Após dois dias de negociações intensas em Londres, Estados Unidos e China anunciaram neste dia 11 de junho um novo acordo comercial que promete aliviar as tensões tarifárias e reorganizar o fornecimento de minerais estratégicos, como as terras raras.
Embora o foco esteja nas duas maiores economias do mundo, os efeitos indiretos desse pacto devem ser sentidos em países como o Brasil, que ocupa papel ambivalente na geoeconomia global: potência agrícola, mas dependente de insumos externos para tecnologias avançadas e energias limpas.
O pacto estabelece a manutenção de tarifas de 55% dos Estados Unidos sobre produtos chineses e de apenas 10% por parte da China sobre bens norteamericanos, uma assimetria que, segundo o presidente Donald Trump, reflete a “vantagem negociada” por Washington. O ponto mais relevante do anúncio é o compromisso chinês de garantir o fornecimento antecipado de terras raras e ímãs industriais — matérias-primas essenciais para a fabricação de veículos elétricos, turbinas eólicas, chips e equipamentos de defesa.
Consequências para o Brasil não serão boas
Para o Brasil, esse reposicionamento global gera três consequências principais: a pressão sobre sua capacidade de competir em mercados agrícolas, a urgência de investir em cadeias tecnológicas independentes e a oportunidade de se tornar fornecedor alternativo de minerais estratégicos.
A primeira consequência já se manifesta no setor que tradicionalmente sustenta o superávit comercial brasileiro: o agronegócio. A redução de tarifas chinesas para produtos norteamericanos tende a gerar uma substituição parcial de fornecedores, sobretudo em grãos e carnes. Ainda que a China mantenha altos volumes de importação do Brasil, a maior competitividade dos produtos de Estados Unidos levaria à queda de preços, exigindo do produtor brasileiro mais eficiência em logística, tecnologia e diplomacia comercial.
Em um momento em que o Brasil enfrenta entraves para renovar acordos com a União Europeia e impasses dentro do Mercosul, a perda relativa de espaço no mercado chinês — seu maior parceiro comercial — tende a enfraquecer a estabilidade de sua balança externa.

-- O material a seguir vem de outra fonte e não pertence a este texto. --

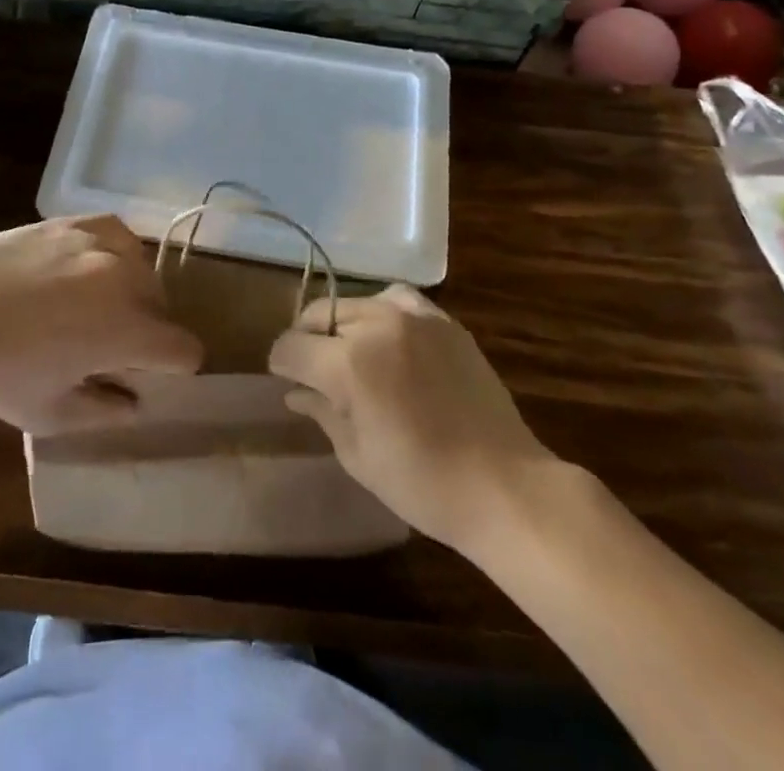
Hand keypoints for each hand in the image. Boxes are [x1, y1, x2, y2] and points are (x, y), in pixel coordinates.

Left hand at [0, 216, 203, 434]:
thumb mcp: (50, 413)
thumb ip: (106, 413)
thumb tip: (136, 401)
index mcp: (126, 330)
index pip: (185, 349)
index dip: (176, 369)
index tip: (151, 376)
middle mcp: (125, 278)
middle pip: (164, 308)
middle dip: (148, 331)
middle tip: (109, 346)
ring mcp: (101, 242)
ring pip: (143, 270)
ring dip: (132, 292)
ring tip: (94, 305)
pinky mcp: (76, 222)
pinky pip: (119, 235)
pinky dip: (115, 254)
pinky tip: (90, 267)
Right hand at [268, 285, 553, 551]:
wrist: (503, 484)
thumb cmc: (422, 483)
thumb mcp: (358, 456)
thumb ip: (321, 413)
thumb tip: (295, 393)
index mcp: (349, 364)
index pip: (292, 346)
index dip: (280, 363)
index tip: (284, 378)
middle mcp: (376, 326)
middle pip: (321, 314)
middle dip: (308, 339)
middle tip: (313, 370)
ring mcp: (414, 318)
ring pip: (357, 302)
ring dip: (344, 324)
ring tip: (351, 353)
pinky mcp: (443, 321)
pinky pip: (399, 300)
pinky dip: (383, 312)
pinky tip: (389, 338)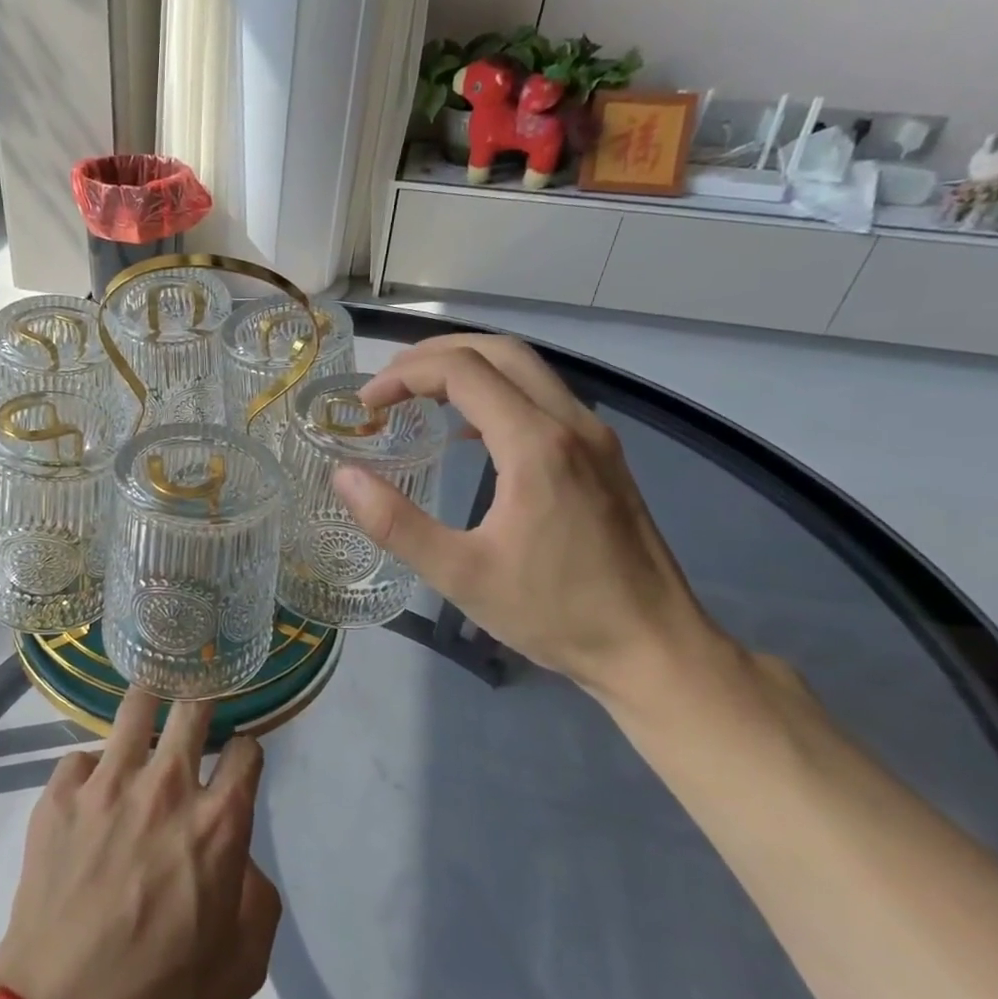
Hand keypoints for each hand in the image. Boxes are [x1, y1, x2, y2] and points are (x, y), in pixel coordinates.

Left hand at [0, 692, 279, 998]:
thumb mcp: (245, 961)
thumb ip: (255, 892)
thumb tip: (235, 855)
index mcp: (219, 822)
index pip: (246, 751)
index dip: (248, 749)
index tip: (240, 756)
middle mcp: (167, 786)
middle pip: (193, 708)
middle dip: (203, 698)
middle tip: (198, 703)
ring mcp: (107, 784)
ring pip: (135, 708)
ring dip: (148, 704)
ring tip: (148, 706)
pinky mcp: (59, 795)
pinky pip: (80, 757)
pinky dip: (91, 768)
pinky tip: (90, 791)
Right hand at [333, 333, 721, 696]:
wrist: (654, 647)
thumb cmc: (555, 613)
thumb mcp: (461, 575)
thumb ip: (396, 523)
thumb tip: (343, 476)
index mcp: (536, 445)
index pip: (461, 371)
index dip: (404, 375)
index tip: (366, 404)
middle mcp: (571, 423)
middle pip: (498, 351)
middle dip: (434, 354)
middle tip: (388, 383)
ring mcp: (595, 437)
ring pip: (527, 369)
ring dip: (468, 368)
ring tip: (419, 395)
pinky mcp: (604, 456)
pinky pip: (544, 397)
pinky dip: (498, 392)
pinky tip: (472, 432)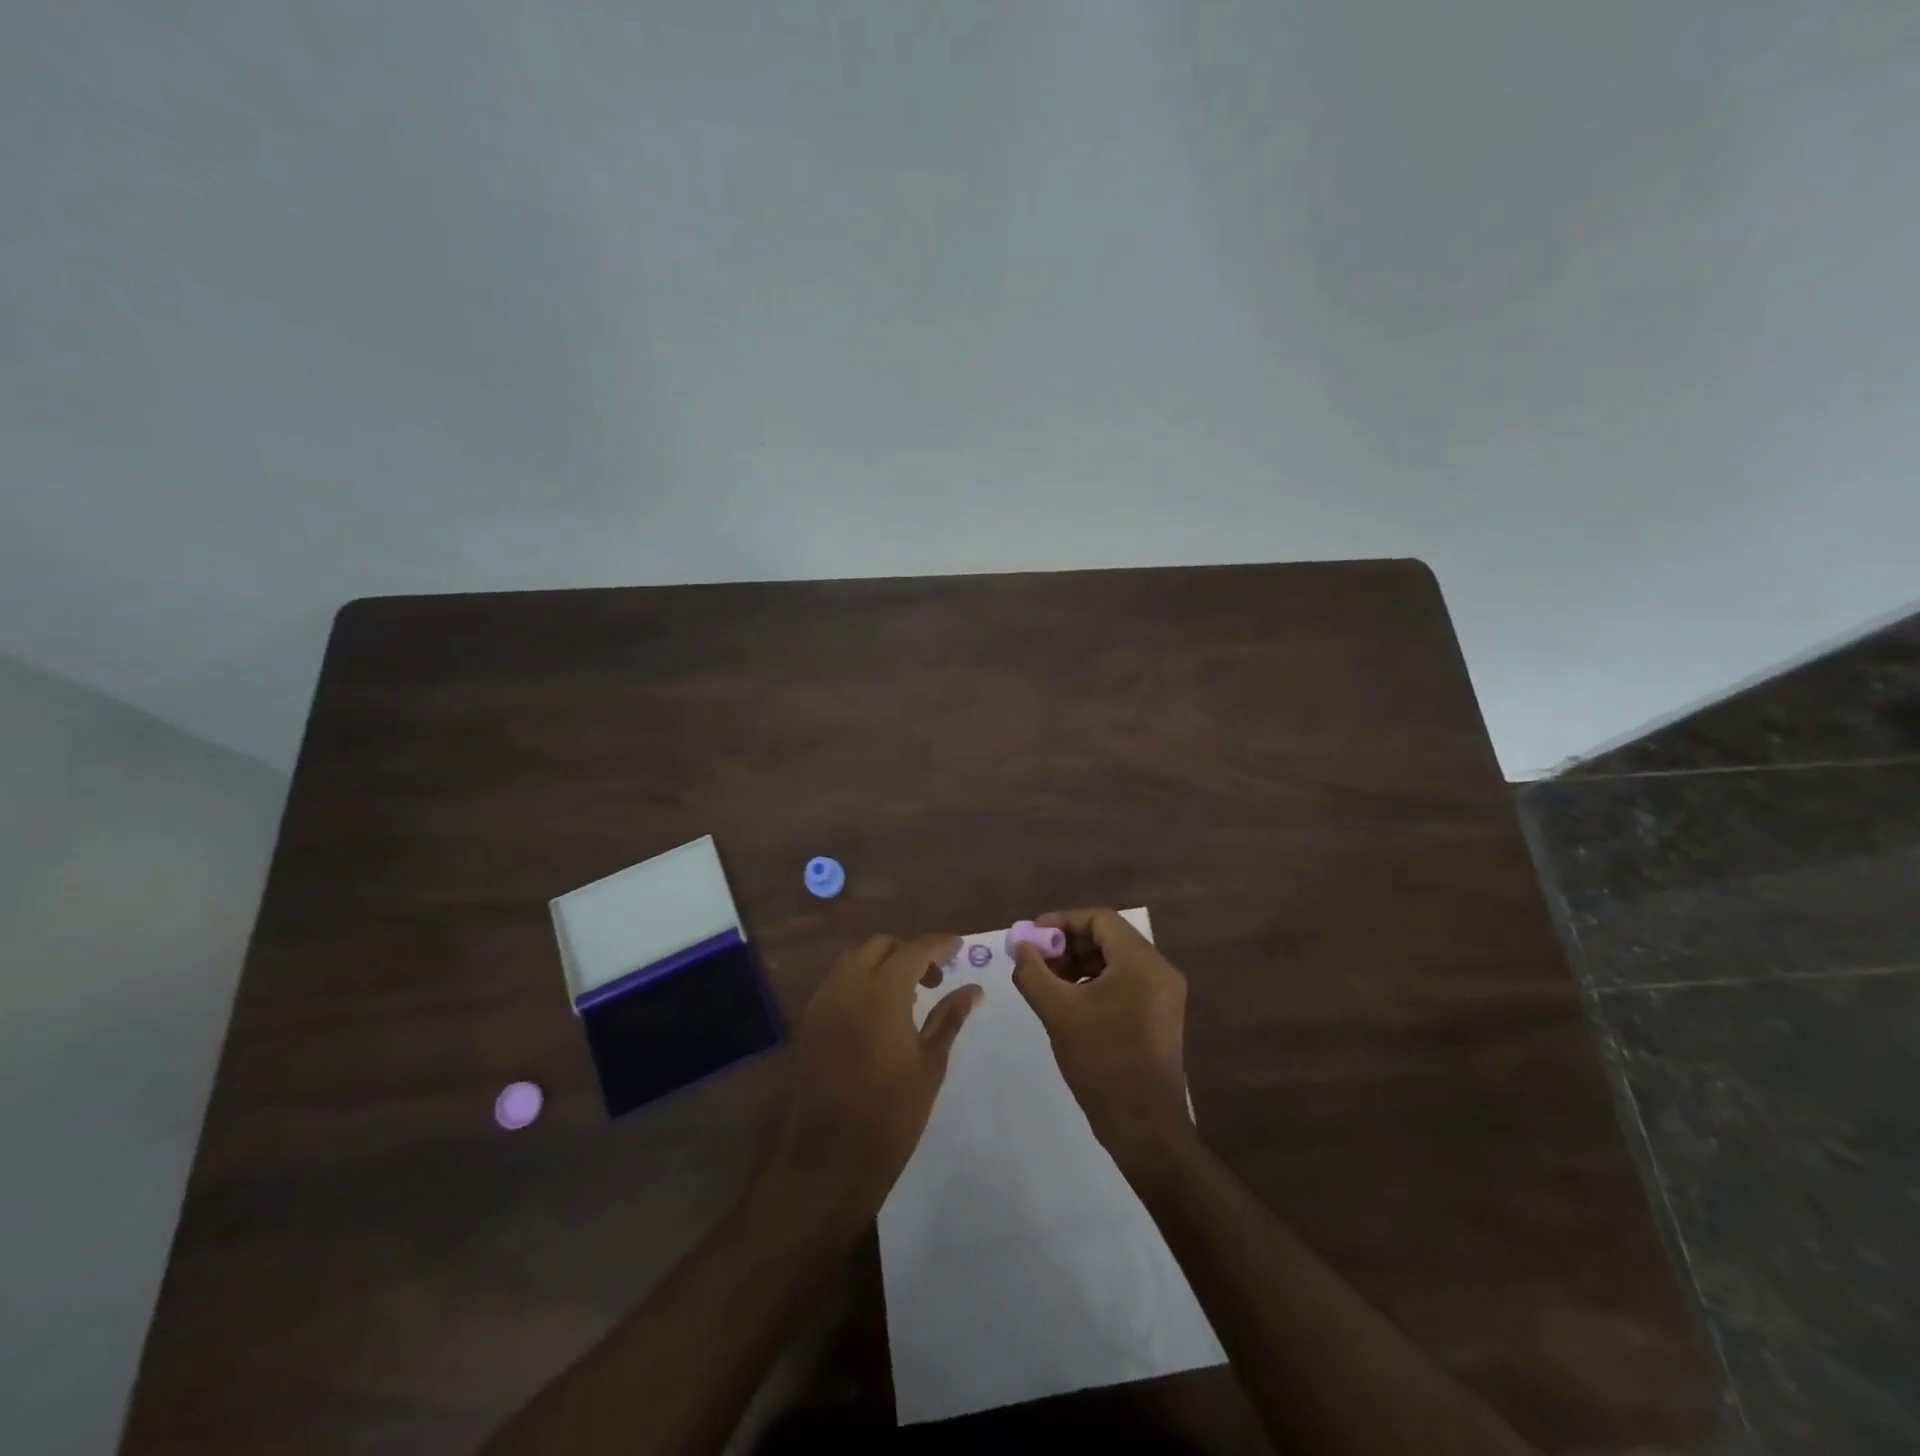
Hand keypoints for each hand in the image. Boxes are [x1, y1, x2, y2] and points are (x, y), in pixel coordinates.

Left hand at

O pacto entre Washington e Pequim não retira o Brasil da mesa, mas obriga o país a mudar de posição no tabuleiro.
A segunda implicação do acordo é mais estrutural. O Brasil depende da importação de componentes eletrônicos e minerais como nióbio, terras raras e lítio procesado ou refinado para desenvolver suas indústrias de transição energética, inteligência artificial e defesa. Como as novas diretrizes preveem que os EUA terão prioridade no fornecimento chinês de terras raras, países que não participam diretamente do pacto, como o Brasil, sofreriam com atrasos, encarecimento e escassez desses insumos.
Aumento da dependência dos commodities
Esse risco revela a fragilidade da inserção brasileira em cadeias globais de valor. Mesmo possuindo reservas minerais expressivas, o país carece de uma política industrial capaz de transformar riqueza geológica em capacidade produtiva e tecnológica. Enquanto China e EUA negociam acesso, volume e previsibilidade, o Brasil continua refém da exportação de commodities brutas e da importação de produtos de alto valor agregado.
A terceira consequência concerne ao próprio realinhamento sino-americano, que deve incentivar a busca por fornecedores alternativos. O Brasil, se agir com visão estratégica, pode ocupar esse espaço como exportador de minerais críticos e insumos industriais, especialmente se agregar valor à sua produção e firmar acordos bilaterais com países asiáticos e europeus que buscam diversificação de fontes.
Há precedentes promissores. Em 2023, o Brasil assinou memorandos de entendimento com a Índia e a Coreia do Sul para pesquisa conjunta em mineração verde. Em 2024, discutiu com a Alemanha a instalação de centros de processamento de lítio e terras raras em Minas Gerais. Se essas iniciativas forem aceleradas e acompanhadas de incentivos à industrialização, o país teria condições de transformar a vulnerabilidade atual em vantagem geoeconômica.
O novo acordo EUA-China sinaliza uma reorganização das rotas do comércio global, especialmente nos setores mais sensíveis da economia verde e da alta tecnologia. O Brasil não pode mais depender exclusivamente de sua posição como fornecedor de alimentos e minérios básicos. É preciso articular uma estratégia de Estado que abarque diplomacia comercial, política industrial e investimento em ciência aplicada.
Não se trata de escolher entre China e Estados Unidos, mas de construir autonomia em um mundo cada vez mais fragmentado. O Brasil tem os recursos naturais, o capital humano e o mercado interno para se tornar protagonista — desde que abandone o papel de espectador e assuma uma posição mais ativa e estratégica diante das mudanças globais.